Performance issues associated with the present generation of CC coating systems are coating spallation due to CTE mismatch, borate glass corrosion of the outer coating, moisture sensitivity of the borate glasses, and the high oxygen permeability of the borate glasses.
Coating spallation is often a problem because very few coatings can match the altrlow CTE of CC composites made with high-performance fibers. The traditional ways of avoiding spallation are to maximize coating adherence and minimize coating thickness. Often, pure CTE mismatch failures are caused by shear failure of the CC rather than by a lack of coa sting adhesion. Regardless of whether spallation is caused by a lack of coating adhesion or cohesive failure of the CC substrate, converting a thin layer of the CC surface to a carbide is beneficial. The rough, hard surface promotes adhesion, and a gradual transition from carbon to carbide distributes the strain mismatch rather than isolating it at a discrete interface.

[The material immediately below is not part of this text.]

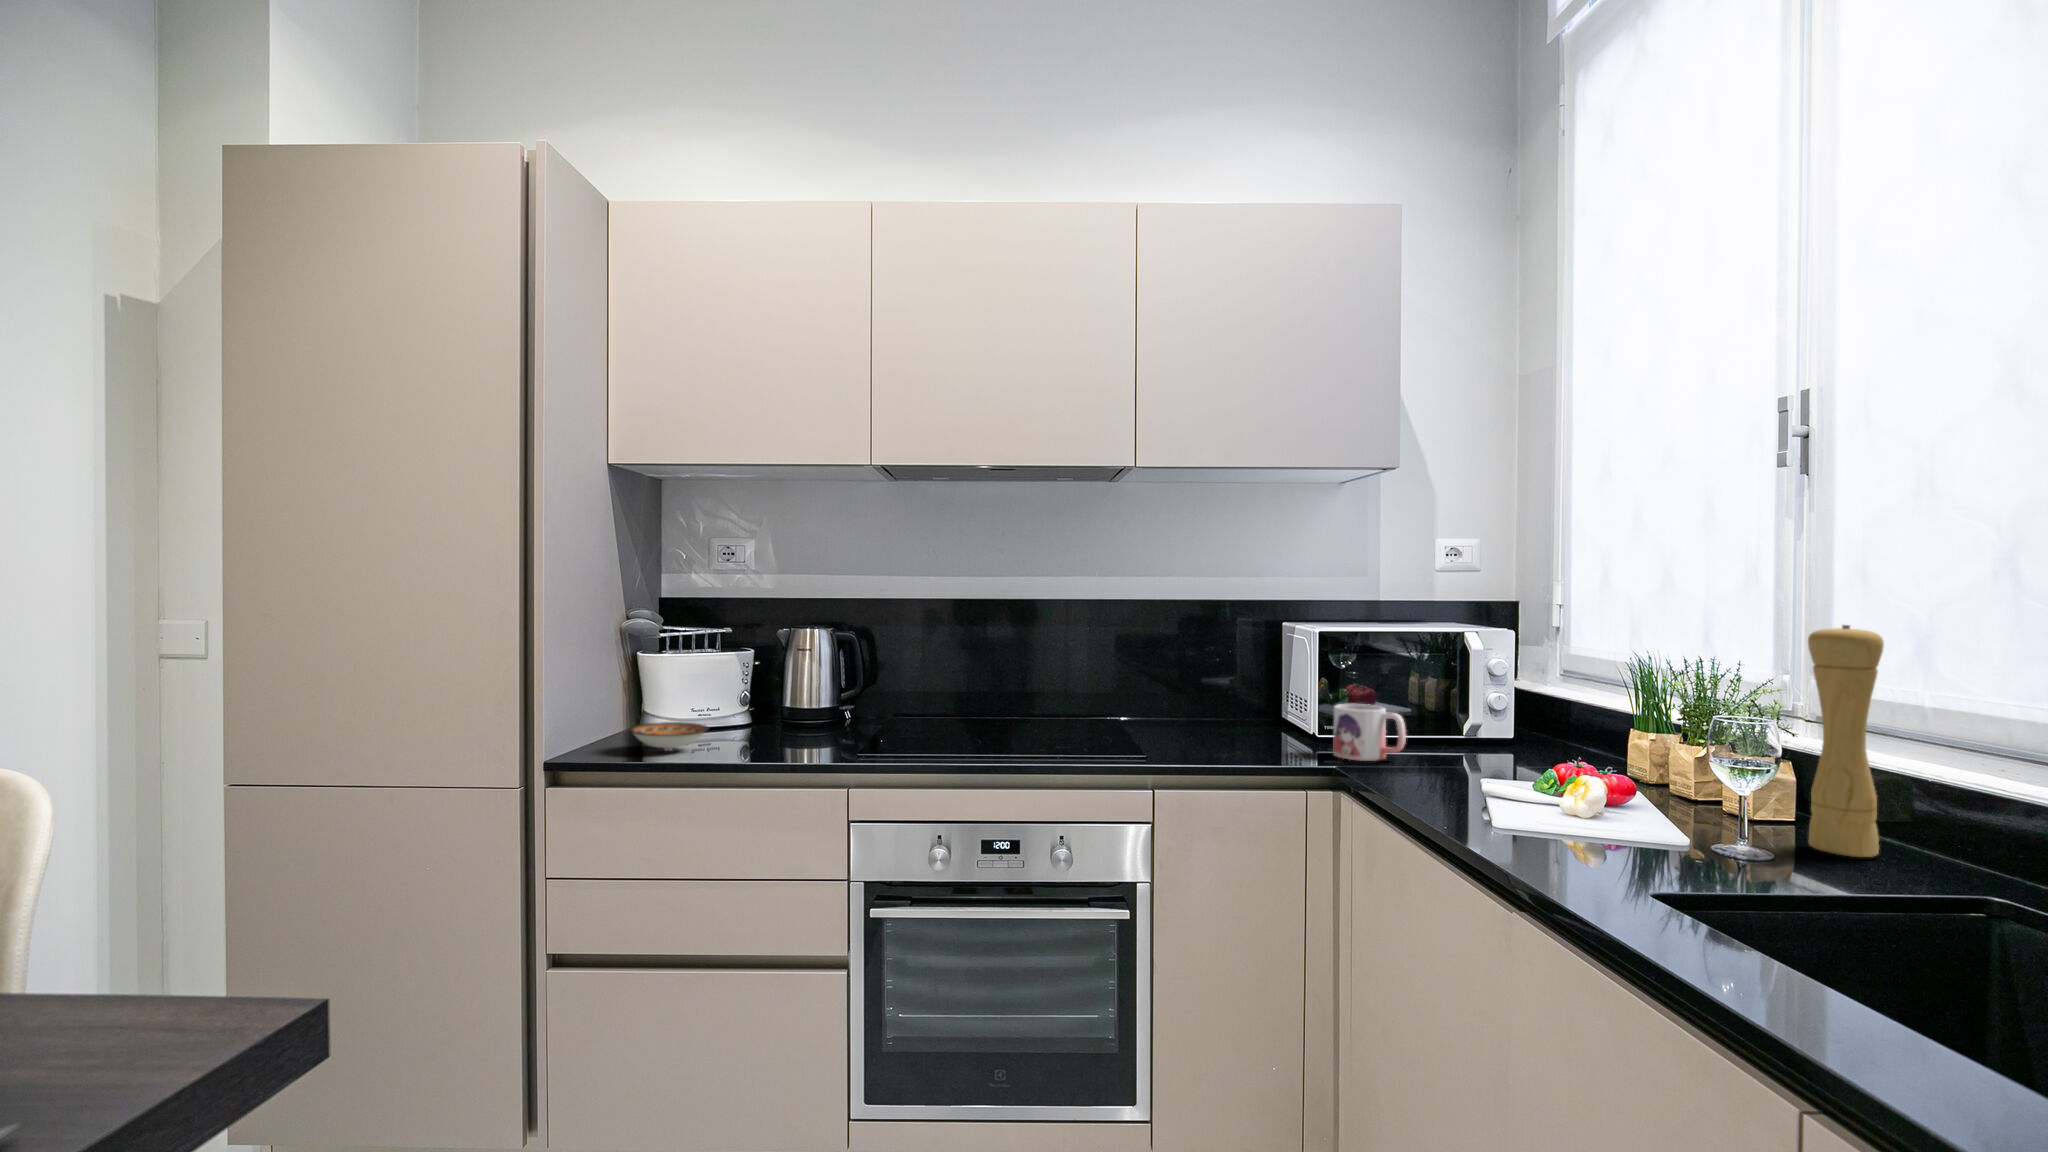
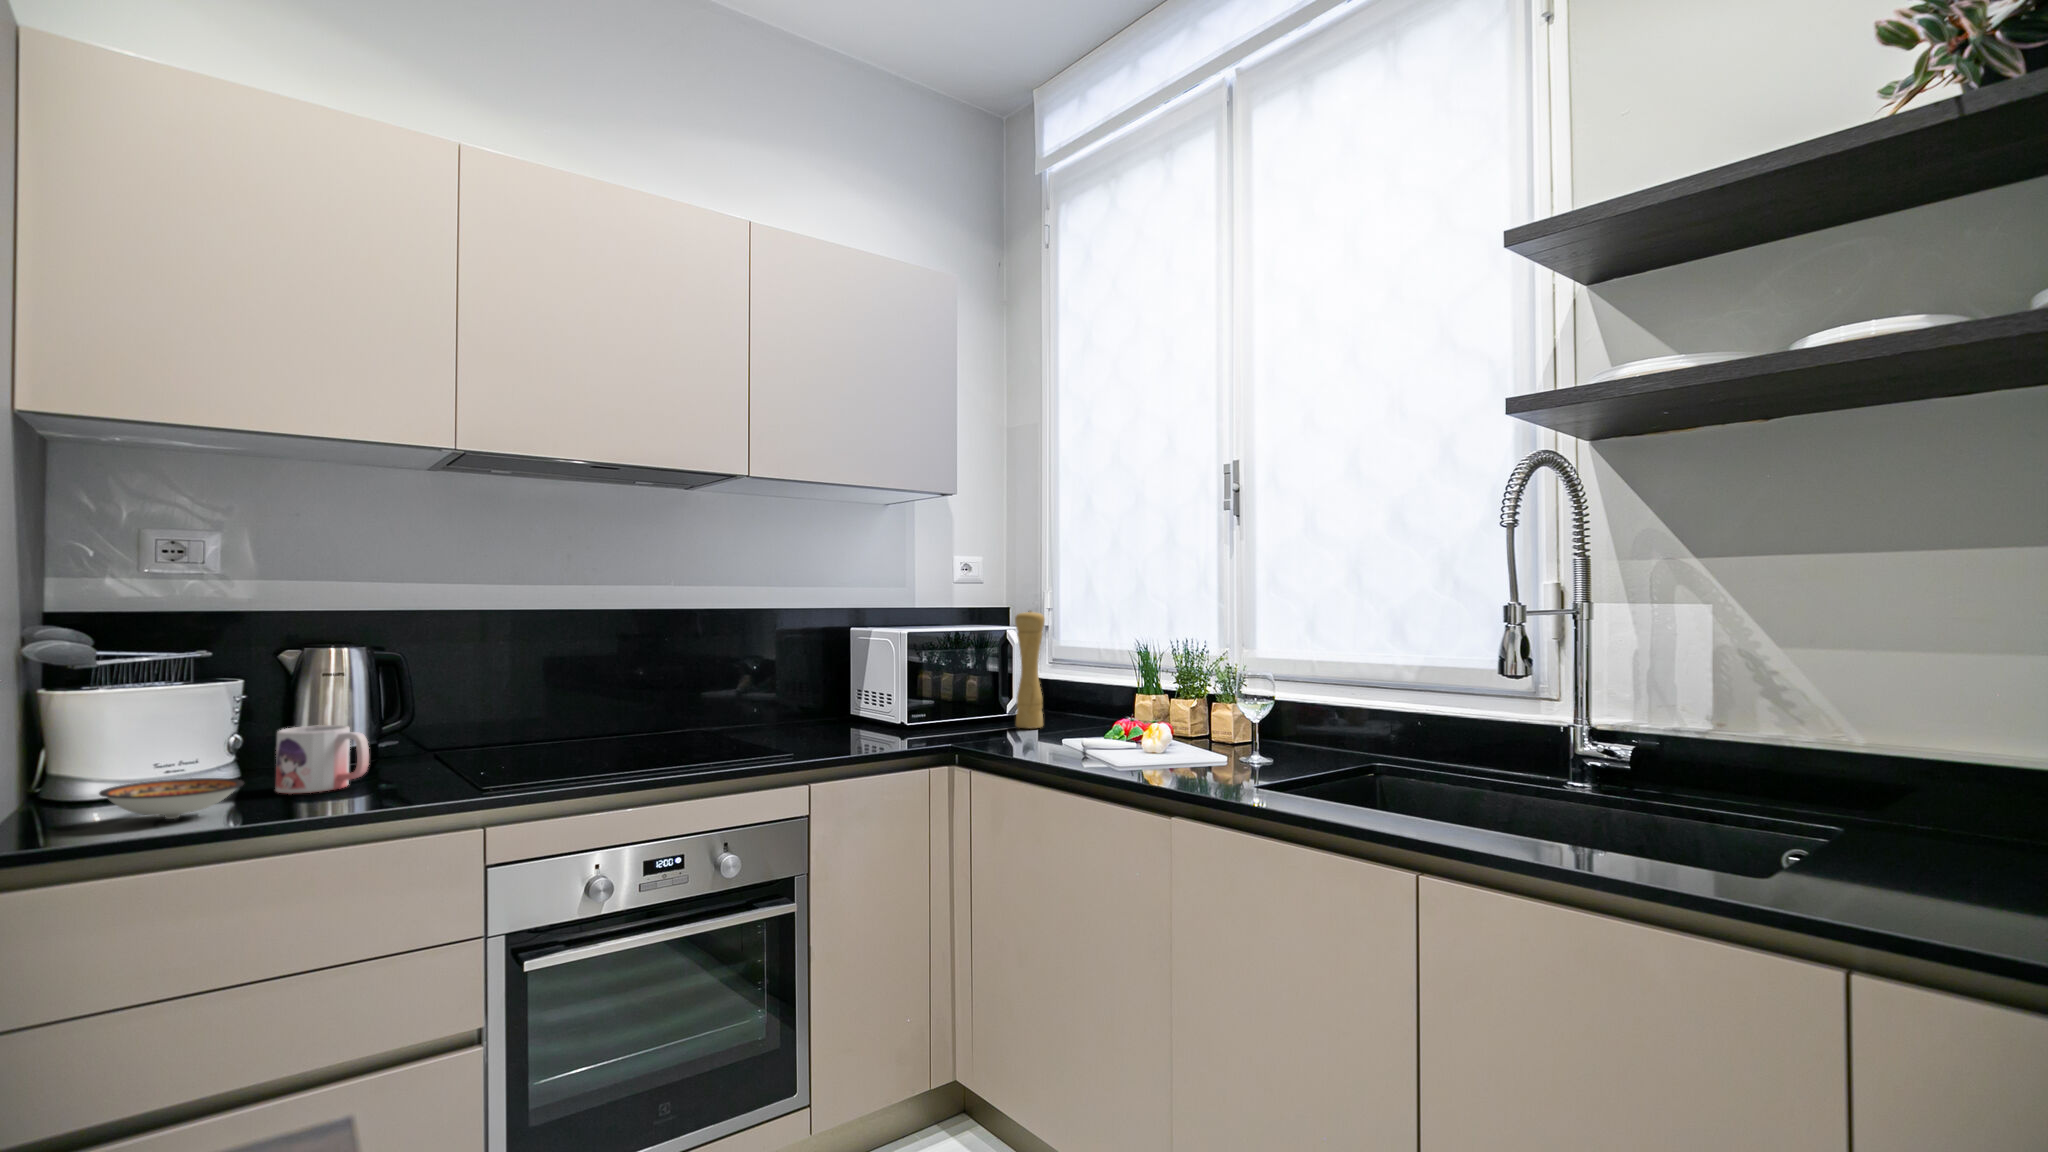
pepper mill: present [1808,625,1884,857] -> present [1015,611,1045,728]
mug: present [1333,704,1406,761] -> present [276,725,369,794]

Glass-forming inner layers are generally thin, no more than approximately 50 um. Thin outer coatings have been tried, but because of rapid degradation by the borate sealant glasses, the outer coatings are usually at least 200 um thick. Corrosion of the outer SiC and Si3N4 coating is a result of destructive oxidation caused by dissolution of the protective SiO2 that normally maintained on the silicon-based ceramics. This corrosion reflects the high oxygen permeability of the borate glasses both in terms of excessive glass formation by rapid oxidation of the inner layer and outer coating corrosion that again results from the nonprotective nature of the borate glasses. Thick outer coating eventually develop cavities that allow gross oxidation of the inner layer and the attack of the CC substrate. Thin outer coatings fail rapidly by massive coating dissolution.
The moisture sensitivity of B2O3 and most borate glasses in well-known. Hydrolysis under ambient conditions in moist air produces swelling and converts coherent and adherent glass layers into loosely bonded boric acid particulate. The moisture attack of the glass that eventually forms beneath an outer coating during long-term oxidation can result in a coating spallation due to a lack of adherence. Subsequent heating to rapidly release the moisture can also be disruptive, and exposure of the glass to moisture at high temperatures makes the glass susceptible to vaporization by the formation of volatile HBO2. The spallation occurred during the final moisture exposure because of the degradation of borate glass that had formed beneath the SiC coating. Boric acid can be seen in the outer coating cracks. cfccarbon.com
The relatively high rate at which oxygen permeates borate glasses is not only the cause of outer coating corrosion and the generally negative effects associated with excessive glass formation, but also represents an inherent limitation of the current approach of using borate glasses to seal cracks in outer coatings. The oxygen permeability of B2O3 as function of temperature is compared with the permeabilities of other materials. Using this type of information in conjunction with a model of a cracked outer coating with B2O3 filling the cracks, an analysis showed that under ideal conditions even the smallest cracks can allow significant oxidation of the CC substrate over the hundreds of hours of operation required for many important applications.
It is known that chemical modifications of the borate glasses can improve moisture resistance. Furthermore, it may be possible to vary the physical arrangement and chemical of the coating to prevent excessive glass formation. Limiting the glass formation would benefit both the moisture and corrosion problems and could allow thinner outer coatings for better adherence. The inherent limitation of high oxygen permeability of the cracked coatings combined with the realization that ideal coating protection is never established or maintained has led to the approach of using coatings within the CC composites to enhance oxidation resistance. Internal coatings aid the overall oxidation resistance of the CC when the external coating is intact and prevent rapid catastrophic oxidation if the external coating develops a major flaw.